▶ [Given records]
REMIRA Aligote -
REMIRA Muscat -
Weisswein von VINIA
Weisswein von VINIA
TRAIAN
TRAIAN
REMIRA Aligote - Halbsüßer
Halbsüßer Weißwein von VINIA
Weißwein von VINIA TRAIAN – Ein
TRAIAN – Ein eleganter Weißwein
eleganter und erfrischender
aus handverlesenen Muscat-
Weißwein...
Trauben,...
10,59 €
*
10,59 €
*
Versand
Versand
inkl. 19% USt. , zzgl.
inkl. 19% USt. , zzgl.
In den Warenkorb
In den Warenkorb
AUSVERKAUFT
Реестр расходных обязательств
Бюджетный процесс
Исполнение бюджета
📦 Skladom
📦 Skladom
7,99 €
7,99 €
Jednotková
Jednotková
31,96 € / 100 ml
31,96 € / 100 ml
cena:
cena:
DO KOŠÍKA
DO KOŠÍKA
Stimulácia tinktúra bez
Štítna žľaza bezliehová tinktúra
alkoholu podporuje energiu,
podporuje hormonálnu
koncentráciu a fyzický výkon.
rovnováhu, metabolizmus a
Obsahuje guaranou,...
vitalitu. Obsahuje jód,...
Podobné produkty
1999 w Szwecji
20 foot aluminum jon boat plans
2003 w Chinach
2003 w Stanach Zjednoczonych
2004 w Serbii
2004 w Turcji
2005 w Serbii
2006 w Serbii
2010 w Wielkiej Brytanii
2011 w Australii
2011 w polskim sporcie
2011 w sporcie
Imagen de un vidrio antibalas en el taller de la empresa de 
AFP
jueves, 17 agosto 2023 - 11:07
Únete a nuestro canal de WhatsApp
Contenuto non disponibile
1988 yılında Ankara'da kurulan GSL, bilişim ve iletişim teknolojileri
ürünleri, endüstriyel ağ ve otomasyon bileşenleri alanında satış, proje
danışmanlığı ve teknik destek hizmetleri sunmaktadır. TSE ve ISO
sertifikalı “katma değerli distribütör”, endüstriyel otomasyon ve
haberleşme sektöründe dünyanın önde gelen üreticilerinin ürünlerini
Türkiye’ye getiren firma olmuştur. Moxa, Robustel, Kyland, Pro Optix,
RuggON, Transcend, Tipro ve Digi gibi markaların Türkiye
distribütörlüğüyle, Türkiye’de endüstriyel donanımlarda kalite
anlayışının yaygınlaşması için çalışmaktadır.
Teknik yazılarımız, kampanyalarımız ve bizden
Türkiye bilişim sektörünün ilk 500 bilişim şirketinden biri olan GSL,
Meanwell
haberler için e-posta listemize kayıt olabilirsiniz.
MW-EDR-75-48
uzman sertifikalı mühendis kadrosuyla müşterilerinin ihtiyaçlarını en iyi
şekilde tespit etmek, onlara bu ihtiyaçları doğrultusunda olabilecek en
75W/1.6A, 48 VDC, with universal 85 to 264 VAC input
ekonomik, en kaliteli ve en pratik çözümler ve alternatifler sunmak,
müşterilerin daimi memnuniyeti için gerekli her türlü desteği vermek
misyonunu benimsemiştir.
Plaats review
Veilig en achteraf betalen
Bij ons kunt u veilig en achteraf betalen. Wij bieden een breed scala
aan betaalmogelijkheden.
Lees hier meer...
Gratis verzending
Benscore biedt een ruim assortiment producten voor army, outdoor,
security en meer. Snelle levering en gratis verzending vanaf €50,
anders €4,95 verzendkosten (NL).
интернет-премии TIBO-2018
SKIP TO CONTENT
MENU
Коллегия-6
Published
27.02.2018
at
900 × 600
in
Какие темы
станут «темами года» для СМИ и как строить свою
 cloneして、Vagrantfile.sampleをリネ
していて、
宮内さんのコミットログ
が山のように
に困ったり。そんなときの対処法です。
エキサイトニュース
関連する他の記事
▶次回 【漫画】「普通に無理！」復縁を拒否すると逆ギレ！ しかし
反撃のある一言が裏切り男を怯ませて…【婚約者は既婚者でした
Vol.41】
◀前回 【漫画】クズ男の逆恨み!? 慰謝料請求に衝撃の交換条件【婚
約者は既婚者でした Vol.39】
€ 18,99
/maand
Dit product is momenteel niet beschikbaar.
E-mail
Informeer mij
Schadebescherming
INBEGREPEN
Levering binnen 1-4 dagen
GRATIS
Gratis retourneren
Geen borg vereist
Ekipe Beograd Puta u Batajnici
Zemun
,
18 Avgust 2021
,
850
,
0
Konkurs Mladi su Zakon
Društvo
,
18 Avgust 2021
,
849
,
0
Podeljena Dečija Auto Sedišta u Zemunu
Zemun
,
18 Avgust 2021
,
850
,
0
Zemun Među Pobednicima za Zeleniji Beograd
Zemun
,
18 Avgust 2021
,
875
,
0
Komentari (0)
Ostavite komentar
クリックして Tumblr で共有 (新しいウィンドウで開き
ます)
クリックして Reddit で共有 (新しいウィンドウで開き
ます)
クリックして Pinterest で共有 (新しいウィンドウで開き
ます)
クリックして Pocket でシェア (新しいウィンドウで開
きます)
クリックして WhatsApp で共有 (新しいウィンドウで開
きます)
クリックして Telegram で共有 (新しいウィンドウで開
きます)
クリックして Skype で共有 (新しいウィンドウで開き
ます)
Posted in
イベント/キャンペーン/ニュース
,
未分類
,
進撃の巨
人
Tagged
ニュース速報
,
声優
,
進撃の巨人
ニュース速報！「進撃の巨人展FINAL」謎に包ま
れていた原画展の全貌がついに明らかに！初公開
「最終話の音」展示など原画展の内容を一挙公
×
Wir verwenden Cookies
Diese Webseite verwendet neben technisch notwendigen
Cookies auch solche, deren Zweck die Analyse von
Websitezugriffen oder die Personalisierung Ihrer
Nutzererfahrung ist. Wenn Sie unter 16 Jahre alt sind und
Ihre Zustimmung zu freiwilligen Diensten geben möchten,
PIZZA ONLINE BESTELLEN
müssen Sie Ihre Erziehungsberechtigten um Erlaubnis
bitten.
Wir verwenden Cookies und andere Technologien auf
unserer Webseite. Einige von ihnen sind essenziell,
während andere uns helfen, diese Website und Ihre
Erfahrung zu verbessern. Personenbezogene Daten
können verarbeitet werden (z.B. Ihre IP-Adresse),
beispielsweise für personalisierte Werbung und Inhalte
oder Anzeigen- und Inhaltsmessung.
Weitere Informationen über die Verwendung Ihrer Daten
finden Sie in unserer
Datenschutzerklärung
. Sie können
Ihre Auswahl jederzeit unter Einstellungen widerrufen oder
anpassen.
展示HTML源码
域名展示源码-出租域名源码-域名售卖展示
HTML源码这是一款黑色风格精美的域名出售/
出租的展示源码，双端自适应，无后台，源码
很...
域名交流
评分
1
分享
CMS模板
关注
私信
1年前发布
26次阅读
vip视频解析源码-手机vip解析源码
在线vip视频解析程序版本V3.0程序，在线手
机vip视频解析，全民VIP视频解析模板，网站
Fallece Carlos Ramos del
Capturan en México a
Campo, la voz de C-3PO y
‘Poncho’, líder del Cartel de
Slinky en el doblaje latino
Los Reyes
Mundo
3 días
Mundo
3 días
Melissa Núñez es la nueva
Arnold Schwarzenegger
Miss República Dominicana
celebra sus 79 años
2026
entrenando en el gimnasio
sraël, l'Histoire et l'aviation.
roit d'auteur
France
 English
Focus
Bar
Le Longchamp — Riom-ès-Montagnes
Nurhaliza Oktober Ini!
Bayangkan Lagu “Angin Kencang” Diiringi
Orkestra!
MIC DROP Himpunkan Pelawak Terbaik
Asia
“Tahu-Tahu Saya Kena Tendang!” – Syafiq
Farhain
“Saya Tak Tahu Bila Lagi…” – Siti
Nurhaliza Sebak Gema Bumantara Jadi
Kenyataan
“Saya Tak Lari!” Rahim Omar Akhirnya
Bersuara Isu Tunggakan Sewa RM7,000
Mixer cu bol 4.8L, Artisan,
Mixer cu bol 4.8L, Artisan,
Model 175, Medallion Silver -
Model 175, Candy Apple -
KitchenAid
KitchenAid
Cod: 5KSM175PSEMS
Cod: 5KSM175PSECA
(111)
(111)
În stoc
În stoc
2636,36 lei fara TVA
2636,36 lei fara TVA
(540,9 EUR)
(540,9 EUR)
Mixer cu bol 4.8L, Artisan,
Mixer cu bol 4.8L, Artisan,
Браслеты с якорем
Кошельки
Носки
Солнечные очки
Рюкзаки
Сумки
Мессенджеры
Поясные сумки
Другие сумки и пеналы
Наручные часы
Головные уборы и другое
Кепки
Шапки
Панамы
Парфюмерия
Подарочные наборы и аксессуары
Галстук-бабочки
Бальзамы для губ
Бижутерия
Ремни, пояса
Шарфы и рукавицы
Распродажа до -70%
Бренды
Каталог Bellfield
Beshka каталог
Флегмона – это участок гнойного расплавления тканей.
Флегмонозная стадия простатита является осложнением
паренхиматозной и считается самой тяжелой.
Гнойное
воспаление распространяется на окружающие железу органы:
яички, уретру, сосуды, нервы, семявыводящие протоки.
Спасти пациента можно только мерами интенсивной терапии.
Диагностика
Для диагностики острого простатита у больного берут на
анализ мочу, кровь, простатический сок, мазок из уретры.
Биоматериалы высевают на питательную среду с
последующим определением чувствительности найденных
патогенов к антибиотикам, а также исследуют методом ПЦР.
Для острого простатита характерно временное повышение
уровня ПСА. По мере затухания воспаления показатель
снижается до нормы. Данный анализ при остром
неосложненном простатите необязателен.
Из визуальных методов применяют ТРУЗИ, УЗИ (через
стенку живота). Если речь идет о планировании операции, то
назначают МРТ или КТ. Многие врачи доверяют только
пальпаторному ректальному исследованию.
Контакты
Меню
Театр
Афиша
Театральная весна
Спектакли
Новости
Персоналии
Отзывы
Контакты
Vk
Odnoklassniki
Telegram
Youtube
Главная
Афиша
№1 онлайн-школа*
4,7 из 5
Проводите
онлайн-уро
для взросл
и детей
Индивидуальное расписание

▶ [Task requirements] Output exactly what runs from the line with "Поясные сумки" to the final line above, both lines included, and nothing else.

▶ [Result below]
Поясные сумки
Другие сумки и пеналы
Наручные часы
Головные уборы и другое
Кепки
Шапки
Панамы
Парфюмерия
Подарочные наборы и аксессуары
Галстук-бабочки
Бальзамы для губ
Бижутерия
Ремни, пояса
Шарфы и рукавицы
Распродажа до -70%
Бренды
Каталог Bellfield
Beshka каталог
Флегмона – это участок гнойного расплавления тканей.
Флегмонозная стадия простатита является осложнением
паренхиматозной и считается самой тяжелой.
Гнойное
воспаление распространяется на окружающие железу органы:
яички, уретру, сосуды, нервы, семявыводящие протоки.
Спасти пациента можно только мерами интенсивной терапии.
Диагностика
Для диагностики острого простатита у больного берут на
анализ мочу, кровь, простатический сок, мазок из уретры.
Биоматериалы высевают на питательную среду с
последующим определением чувствительности найденных
патогенов к антибиотикам, а также исследуют методом ПЦР.
Для острого простатита характерно временное повышение
уровня ПСА. По мере затухания воспаления показатель
снижается до нормы. Данный анализ при остром
неосложненном простатите необязателен.
Из визуальных методов применяют ТРУЗИ, УЗИ (через
стенку живота). Если речь идет о планировании операции, то
назначают МРТ или КТ. Многие врачи доверяют только
пальпаторному ректальному исследованию.
Контакты
Меню
Театр
Афиша
Театральная весна
Спектакли
Новости
Персоналии
Отзывы
Контакты
Vk
Odnoklassniki
Telegram
Youtube
Главная
Афиша
№1 онлайн-школа*
4,7 из 5
Проводите
онлайн-уро
для взросл
и детей
Индивидуальное расписание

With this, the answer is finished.